Geçici iş ilişkisi kurmanın kapsam dışı bırakıldığı iki alan vardır; madencilik iş kolu ve kamu iş yerleri. Bu yeterli değildir, bütün tehlikeli iş yerlerinde bu sisteme başvurulmamalıdır.
İŞKUR işlevsiz hâle gelecek, kamu emek gücü piyasasındaki sorumluluklarını tamamen üstünden atmış olacaktır. Kamudaki alt işverenler özel istihdam bürolarından işçi kiralayabilecekler, kamuda taşeron köleliği daha da artmış olacaktır.

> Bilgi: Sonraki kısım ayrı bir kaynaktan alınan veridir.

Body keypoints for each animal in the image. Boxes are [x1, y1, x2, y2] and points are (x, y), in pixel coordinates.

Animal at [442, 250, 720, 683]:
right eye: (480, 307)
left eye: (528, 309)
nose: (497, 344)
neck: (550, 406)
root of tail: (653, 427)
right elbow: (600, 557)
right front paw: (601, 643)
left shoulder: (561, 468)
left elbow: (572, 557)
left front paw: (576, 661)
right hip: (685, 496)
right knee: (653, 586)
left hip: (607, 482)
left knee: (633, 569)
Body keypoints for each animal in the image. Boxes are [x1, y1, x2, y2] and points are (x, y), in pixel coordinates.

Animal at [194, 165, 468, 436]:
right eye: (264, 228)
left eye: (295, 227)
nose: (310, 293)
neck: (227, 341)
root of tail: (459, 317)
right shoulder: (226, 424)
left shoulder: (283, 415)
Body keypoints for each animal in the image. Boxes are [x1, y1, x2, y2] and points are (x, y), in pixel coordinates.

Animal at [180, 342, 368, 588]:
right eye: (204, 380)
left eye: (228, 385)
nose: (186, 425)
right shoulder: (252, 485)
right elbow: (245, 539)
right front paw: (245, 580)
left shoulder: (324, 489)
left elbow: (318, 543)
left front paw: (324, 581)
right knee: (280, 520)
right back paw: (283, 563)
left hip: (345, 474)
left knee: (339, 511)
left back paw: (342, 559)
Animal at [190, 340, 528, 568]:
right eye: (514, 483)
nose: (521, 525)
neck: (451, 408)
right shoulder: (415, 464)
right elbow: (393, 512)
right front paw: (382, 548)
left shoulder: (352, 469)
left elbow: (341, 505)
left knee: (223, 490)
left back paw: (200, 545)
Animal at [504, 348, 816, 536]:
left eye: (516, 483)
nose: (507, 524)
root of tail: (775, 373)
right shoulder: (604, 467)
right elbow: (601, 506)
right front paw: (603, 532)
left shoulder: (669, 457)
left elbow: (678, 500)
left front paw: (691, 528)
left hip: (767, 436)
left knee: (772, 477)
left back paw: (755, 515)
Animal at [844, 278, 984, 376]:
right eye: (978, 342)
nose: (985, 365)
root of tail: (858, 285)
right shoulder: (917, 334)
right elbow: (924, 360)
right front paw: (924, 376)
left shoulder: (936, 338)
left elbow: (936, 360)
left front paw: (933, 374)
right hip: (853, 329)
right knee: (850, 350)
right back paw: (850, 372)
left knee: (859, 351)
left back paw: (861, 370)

Sonuç olarak, özel istihdam büroları köle pazarlarıdır. Bu bürolarla geçici iş ilişkisi oluşturulması bir insan ticaretidir. İnsan ticareti tarihteki en büyük insanlık suçlarından biridir. Bu nedenle, bu tasarı çekilmelidir." Bu, arkadaşlarımızın yazmış olduğu metin. Metni size sunmaya çalıştım.
Dün akşam Sayın Soylu şöyle diyorlardı: "Akşam hasta çocuğunu hastaneye götüremeyen bir insana derman oluyoruz." Ben de diyorum ki Sevgili Sayın Soylu: Biz aslında işçinin canına okuyacak bir yasa yürürlüğe koyma hazırlığı içindeyiz, bunu unutmayalım.
(Mikrofon otomatik cihaz tarafından kapatıldı)
ŞENAL SARIHAN (Devamla) - Bizim için yurttaşlarımızın yaşam hakkı her şeyin üzerindedir.